*WORK INSTRUCTIONS*: In the records that follow, the lines from the one containing "of normal human" to the one containing "staining of benign", inclusive, are to be given again exactly.

*THE INPUT*:
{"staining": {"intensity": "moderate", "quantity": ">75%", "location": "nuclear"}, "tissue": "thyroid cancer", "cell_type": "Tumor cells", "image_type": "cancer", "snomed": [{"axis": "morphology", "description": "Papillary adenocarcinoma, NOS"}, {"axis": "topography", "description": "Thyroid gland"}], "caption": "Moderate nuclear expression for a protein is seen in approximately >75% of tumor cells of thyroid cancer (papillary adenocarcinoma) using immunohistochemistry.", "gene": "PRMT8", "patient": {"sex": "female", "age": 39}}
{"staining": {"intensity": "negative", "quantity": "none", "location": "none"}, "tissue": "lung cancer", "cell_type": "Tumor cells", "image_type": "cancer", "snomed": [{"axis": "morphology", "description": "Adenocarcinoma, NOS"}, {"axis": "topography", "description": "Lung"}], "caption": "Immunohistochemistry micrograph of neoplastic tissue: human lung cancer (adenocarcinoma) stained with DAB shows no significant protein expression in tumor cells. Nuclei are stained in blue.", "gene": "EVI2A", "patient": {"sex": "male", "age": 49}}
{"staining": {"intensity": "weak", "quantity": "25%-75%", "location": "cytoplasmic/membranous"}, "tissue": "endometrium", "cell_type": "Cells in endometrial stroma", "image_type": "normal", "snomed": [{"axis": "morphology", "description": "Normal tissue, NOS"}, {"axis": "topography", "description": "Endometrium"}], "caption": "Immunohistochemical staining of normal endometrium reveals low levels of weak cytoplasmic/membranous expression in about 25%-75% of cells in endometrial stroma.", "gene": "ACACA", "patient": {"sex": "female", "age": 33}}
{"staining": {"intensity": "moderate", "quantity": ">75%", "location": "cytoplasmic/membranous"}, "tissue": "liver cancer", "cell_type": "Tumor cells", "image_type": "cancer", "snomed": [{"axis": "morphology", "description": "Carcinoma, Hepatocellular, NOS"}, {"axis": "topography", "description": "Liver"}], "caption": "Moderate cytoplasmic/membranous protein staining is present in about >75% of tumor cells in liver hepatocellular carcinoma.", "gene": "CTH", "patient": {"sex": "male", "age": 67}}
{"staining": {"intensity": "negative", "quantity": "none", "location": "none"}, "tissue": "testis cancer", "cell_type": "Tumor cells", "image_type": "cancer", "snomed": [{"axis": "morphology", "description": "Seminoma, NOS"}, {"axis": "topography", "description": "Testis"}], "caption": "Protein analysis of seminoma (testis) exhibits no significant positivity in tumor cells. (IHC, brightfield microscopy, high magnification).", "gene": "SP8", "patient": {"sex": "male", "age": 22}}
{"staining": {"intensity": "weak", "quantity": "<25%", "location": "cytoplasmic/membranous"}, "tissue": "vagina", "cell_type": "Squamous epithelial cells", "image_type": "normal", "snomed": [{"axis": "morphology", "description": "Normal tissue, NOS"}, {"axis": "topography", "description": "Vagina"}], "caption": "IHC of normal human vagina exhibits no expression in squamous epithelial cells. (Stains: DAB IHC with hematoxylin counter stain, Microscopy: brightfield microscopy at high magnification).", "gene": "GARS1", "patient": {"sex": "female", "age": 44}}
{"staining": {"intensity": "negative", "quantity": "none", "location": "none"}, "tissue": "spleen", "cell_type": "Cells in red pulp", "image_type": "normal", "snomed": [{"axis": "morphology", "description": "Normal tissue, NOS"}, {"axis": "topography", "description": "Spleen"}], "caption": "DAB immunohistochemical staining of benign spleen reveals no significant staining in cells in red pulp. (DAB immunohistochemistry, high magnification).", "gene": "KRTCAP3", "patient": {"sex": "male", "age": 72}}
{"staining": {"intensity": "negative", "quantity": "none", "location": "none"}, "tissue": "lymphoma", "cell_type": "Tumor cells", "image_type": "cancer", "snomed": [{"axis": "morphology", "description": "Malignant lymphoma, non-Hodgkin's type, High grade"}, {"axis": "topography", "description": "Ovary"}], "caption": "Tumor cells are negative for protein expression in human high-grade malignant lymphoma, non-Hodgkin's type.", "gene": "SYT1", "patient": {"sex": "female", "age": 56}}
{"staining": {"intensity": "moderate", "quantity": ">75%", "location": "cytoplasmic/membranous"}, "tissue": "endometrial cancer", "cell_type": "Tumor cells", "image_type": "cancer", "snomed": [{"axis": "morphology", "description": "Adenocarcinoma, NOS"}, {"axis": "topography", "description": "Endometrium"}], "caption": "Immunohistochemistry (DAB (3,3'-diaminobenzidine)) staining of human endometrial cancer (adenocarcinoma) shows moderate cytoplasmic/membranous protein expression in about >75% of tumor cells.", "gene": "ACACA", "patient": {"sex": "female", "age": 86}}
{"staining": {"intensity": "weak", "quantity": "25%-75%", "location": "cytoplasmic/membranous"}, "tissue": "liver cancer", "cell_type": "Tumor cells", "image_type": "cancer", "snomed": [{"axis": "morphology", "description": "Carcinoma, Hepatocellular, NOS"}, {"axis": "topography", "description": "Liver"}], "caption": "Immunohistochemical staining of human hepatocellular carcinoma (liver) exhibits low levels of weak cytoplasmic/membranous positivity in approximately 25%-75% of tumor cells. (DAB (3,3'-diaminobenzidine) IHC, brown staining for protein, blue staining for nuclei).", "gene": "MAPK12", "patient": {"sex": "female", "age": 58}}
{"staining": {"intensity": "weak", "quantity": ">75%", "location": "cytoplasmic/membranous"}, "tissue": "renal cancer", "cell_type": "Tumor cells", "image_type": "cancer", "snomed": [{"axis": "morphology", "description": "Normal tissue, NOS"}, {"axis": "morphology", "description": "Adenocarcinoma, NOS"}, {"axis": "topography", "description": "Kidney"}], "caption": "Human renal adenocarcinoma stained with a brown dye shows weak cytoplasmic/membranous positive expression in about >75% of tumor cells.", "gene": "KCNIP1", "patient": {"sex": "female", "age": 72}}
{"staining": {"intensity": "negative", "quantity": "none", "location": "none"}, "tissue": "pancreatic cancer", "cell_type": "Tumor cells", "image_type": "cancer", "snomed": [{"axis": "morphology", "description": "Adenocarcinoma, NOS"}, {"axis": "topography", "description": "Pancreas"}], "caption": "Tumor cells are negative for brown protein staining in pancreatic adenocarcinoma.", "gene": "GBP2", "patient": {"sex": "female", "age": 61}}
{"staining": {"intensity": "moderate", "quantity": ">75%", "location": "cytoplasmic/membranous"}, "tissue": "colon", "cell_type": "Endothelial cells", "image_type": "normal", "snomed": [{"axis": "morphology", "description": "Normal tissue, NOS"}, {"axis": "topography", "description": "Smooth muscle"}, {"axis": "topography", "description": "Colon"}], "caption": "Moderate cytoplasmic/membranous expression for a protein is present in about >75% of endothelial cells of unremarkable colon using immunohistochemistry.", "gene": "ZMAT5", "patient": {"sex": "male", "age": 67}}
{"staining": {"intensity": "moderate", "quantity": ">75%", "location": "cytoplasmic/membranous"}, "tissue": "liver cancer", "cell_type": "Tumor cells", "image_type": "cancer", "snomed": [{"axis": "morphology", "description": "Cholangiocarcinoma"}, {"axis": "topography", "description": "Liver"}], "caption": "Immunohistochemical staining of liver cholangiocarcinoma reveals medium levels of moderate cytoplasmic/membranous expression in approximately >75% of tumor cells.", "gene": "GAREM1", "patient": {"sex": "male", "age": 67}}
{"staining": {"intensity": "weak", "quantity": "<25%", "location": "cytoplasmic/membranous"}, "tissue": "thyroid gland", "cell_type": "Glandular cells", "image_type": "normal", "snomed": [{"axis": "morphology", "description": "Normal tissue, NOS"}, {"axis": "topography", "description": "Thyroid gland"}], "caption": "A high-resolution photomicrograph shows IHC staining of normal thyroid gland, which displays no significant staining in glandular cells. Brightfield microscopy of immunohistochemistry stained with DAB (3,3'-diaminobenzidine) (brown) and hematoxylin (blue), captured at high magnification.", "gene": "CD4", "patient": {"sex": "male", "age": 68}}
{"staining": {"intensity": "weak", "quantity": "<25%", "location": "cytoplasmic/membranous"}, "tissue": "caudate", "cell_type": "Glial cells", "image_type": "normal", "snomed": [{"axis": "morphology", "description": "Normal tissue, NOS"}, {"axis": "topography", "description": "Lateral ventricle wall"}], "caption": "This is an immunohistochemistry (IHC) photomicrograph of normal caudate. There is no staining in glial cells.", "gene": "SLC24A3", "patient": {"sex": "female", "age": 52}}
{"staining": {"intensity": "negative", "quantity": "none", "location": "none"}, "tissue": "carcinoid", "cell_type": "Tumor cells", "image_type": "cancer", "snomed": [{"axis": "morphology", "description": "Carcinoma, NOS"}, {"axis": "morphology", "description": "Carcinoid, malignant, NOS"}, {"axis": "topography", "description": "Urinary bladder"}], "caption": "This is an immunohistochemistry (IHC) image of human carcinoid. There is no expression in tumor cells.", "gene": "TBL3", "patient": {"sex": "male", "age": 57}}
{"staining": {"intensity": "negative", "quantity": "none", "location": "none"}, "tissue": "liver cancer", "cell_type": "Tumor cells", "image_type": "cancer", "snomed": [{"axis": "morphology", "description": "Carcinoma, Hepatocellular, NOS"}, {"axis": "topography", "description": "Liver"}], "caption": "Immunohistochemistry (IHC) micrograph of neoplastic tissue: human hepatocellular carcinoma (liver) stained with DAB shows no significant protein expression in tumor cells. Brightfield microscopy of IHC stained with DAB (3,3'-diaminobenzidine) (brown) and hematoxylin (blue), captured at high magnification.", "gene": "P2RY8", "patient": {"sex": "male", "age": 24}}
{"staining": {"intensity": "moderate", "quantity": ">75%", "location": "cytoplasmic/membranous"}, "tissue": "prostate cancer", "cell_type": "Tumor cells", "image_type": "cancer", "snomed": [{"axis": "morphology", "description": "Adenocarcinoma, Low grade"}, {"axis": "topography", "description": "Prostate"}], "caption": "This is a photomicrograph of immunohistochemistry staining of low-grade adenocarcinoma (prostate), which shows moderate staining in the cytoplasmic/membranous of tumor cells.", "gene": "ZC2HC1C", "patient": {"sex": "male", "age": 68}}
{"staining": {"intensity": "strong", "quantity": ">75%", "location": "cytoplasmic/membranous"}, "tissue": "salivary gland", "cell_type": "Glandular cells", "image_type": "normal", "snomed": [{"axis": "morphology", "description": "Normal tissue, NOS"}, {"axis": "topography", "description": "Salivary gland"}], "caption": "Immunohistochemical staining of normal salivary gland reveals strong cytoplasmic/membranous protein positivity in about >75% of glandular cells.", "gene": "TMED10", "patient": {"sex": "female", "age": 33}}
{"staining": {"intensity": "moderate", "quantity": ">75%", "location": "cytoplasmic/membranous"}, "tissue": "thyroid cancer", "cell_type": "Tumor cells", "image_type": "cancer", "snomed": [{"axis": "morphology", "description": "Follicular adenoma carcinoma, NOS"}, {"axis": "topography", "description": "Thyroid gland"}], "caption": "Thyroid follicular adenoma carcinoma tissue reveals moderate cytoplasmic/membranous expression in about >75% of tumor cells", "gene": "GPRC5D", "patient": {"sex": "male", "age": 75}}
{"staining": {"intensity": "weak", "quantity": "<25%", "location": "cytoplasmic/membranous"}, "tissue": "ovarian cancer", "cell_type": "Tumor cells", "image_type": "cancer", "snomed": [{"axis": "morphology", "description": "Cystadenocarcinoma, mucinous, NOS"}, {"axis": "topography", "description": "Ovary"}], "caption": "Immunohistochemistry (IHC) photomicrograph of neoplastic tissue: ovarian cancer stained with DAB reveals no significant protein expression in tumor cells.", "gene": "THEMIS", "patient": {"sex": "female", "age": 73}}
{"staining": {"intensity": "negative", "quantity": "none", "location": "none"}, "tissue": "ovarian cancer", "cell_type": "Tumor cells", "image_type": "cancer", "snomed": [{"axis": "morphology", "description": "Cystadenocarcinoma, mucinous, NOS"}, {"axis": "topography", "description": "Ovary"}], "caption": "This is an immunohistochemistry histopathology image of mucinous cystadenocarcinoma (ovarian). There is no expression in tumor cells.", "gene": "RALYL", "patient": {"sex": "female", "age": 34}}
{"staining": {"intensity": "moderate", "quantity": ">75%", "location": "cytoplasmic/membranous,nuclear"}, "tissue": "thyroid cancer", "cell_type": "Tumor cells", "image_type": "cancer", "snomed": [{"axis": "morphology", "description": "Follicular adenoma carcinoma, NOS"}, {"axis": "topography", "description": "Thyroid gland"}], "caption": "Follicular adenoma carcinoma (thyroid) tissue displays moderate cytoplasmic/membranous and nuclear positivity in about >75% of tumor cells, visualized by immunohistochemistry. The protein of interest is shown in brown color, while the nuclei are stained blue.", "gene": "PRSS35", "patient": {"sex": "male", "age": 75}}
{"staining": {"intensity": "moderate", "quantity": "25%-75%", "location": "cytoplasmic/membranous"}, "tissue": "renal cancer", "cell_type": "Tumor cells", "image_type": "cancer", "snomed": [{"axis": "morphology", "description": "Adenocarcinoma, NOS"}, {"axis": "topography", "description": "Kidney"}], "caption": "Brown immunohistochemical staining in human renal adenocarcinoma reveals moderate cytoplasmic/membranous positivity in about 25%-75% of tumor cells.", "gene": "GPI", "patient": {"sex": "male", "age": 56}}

*OUTPUT FOR THIS TASK*:
{"staining": {"intensity": "weak", "quantity": "<25%", "location": "cytoplasmic/membranous"}, "tissue": "vagina", "cell_type": "Squamous epithelial cells", "image_type": "normal", "snomed": [{"axis": "morphology", "description": "Normal tissue, NOS"}, {"axis": "topography", "description": "Vagina"}], "caption": "IHC of normal human vagina exhibits no expression in squamous epithelial cells. (Stains: DAB IHC with hematoxylin counter stain, Microscopy: brightfield microscopy at high magnification).", "gene": "GARS1", "patient": {"sex": "female", "age": 44}}
{"staining": {"intensity": "negative", "quantity": "none", "location": "none"}, "tissue": "spleen", "cell_type": "Cells in red pulp", "image_type": "normal", "snomed": [{"axis": "morphology", "description": "Normal tissue, NOS"}, {"axis": "topography", "description": "Spleen"}], "caption": "DAB immunohistochemical staining of benign spleen reveals no significant staining in cells in red pulp. (DAB immunohistochemistry, high magnification).", "gene": "KRTCAP3", "patient": {"sex": "male", "age": 72}}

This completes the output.